Thursday, November 22

Giving Thanks: Thanksgiving

Last weekend, my son was pretty upset after his plans to spend the afternoon with a friend fell through. He was rightfully disappointed, then started to sulk.

It may come as no surprise to some, but I’m not a big fan of anyone moping around, especially when it seems to be a plea for misery to have company. So I shared with him a little bit of wisdom and set him out on a task.

“Don't waste yourself in rejection, nor bark against the bad, but chant the beauty of the good.” — Ralph Waldo Emerson

Rather than losing your present to a past you wish might have been, why not get to work on a project, I said.

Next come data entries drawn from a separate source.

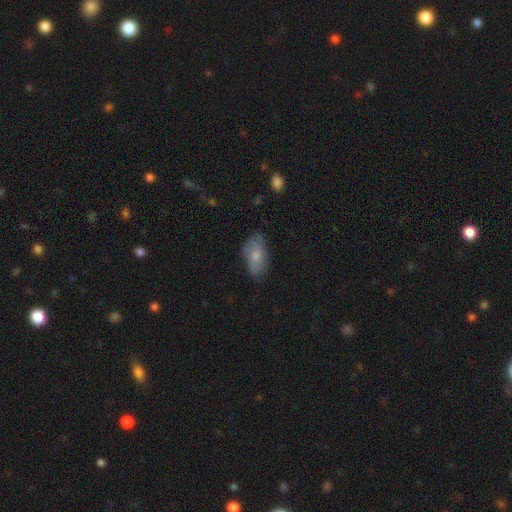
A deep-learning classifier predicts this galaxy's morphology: Smooth or featured? smooth (70%)
How rounded? in between (92%)
Merging? none (65%)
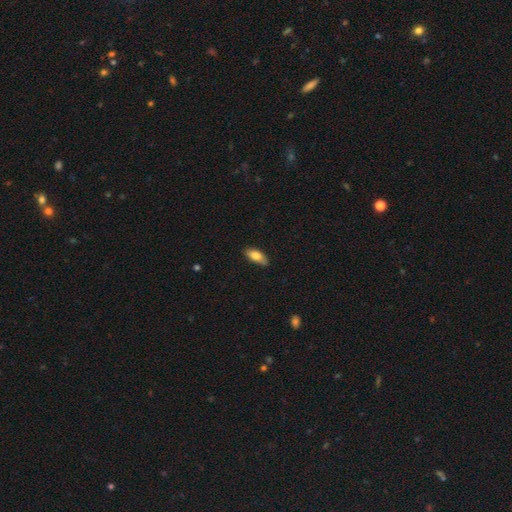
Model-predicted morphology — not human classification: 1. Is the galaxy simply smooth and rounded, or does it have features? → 78% smooth, 16% featured or disk, 7% star or artifact.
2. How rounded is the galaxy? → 85% in between, 13% cigar-shaped, 3% round.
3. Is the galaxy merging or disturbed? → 75% none, 21% minor disturbance, 3% major disturbance, 2% merger.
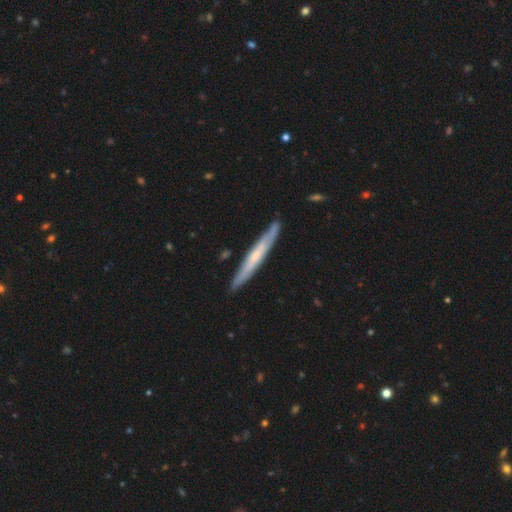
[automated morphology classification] Smooth or featured: featured or disk — 57% (smooth — 38%)
Edge-on disk: yes — 90% (no — 10%)
Edge-on bulge: none — 56% (rounded — 39%)
Merging: none — 87% (minor disturbance — 9%)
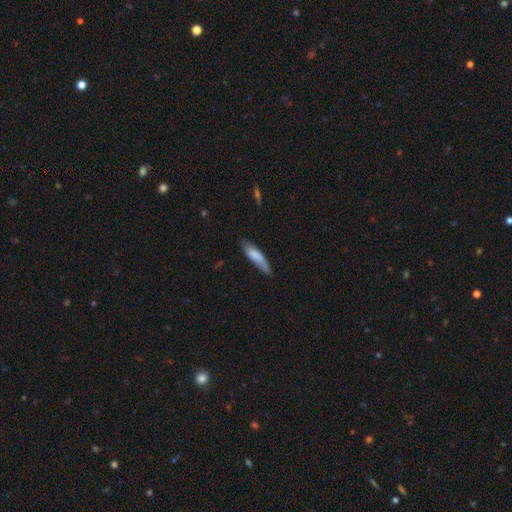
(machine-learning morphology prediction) A smooth galaxy with no disk features (75%) that is cigar-shaped (71%).

Vote fractions:
- Smooth or featured? smooth: 75% / featured or disk: 19% / star or artifact: 6%
- How rounded? cigar-shaped: 71% / in between: 28% / round: 1%
- Merging? none: 62% / minor disturbance: 28% / major disturbance: 7% / merger: 3%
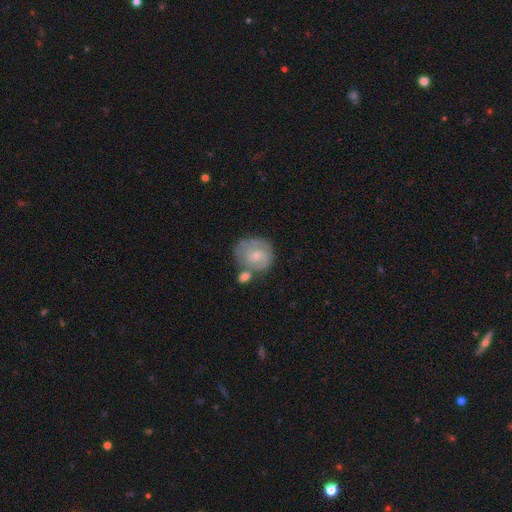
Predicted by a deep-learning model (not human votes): Overall: featured or disk (66%; smooth 28%). Edge-on disk: no (98%). Bar: no (64%; weak 31%). Spiral arms: yes (85%). Spiral arm count: 2 (49%; can't tell 28%). Spiral winding: tight (59%; medium 31%). Bulge size: small (48%; moderate 41%). Merging: none (47%; merger 24%).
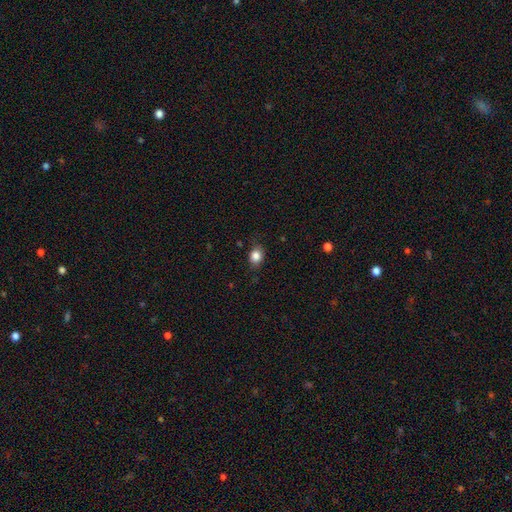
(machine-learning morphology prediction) Smooth or featured? Predicted: smooth (p=0.84). How rounded? Predicted: in between (p=0.55). Merging? Predicted: none (p=0.79).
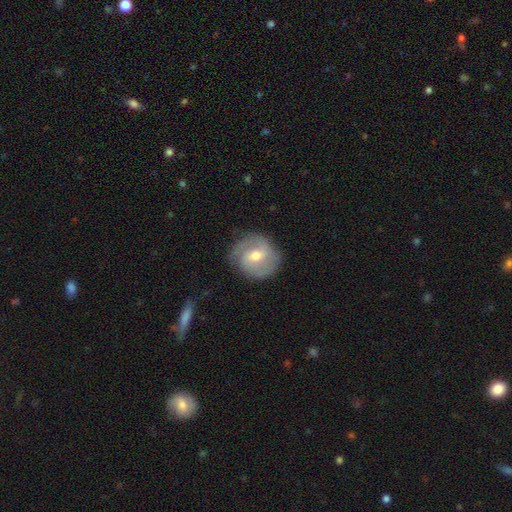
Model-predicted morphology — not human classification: Smooth or featured? featured or disk (71%)
Edge-on disk? no (97%)
Bar? weak (52%)
Spiral arms? yes (90%)
Spiral winding? medium (44%)
Spiral arm count? 2 (72%)
Bulge size? moderate (65%)
Merging? none (77%)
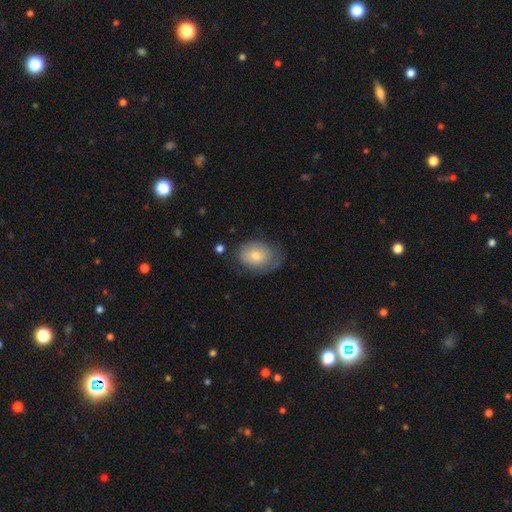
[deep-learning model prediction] This appears to be a smooth galaxy with no disk features (69%) that is in between round and cigar-shaped (69%). Merging: none (52%).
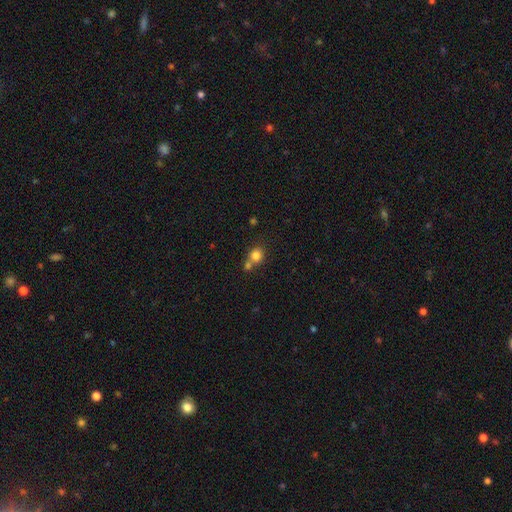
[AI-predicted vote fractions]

Thanksgiving is right around the corner and it would be great of you to make a book of 10 things you might be thankful for, using art, words, and pictures.

He went right to it.

Since I’m not one to ask another to do a task that I myself would be unwilling to take, I set out to do the same — except mine comes in the form of a post, rather than ten pages of copy paper bound between construction paper with twine (Paper? How barbaric of me, I know.)

There is a lot to be thankful for, every minute of every day, as one of my friends (and client) likes to say. Here are ten at random.

iTunes. Yep, as silly as it sounds, portable entertainment still amazes me. Music sets a great pace for the gym; lectures from Stanford add value while cleaning house; and downloadable shows, they certainly came in handy during the 4-hour wait at the DMV. It’s media snacking at its best.

Communication Arts. If there was ever a case for printed publications, CA is it. Anytime I become frustrated by the abuses within our industry (meaningless creative, distress ads, and faux rules), CA reminds me that there is some amazing commercial talent out there.

One random call. You never really know if what you teach will be applied until a student calls from a bookstore to ask which book you recommend; and then wants to make sure she’s enrolled in anyother classes I might teach this spring. I’m teaching three, including social media.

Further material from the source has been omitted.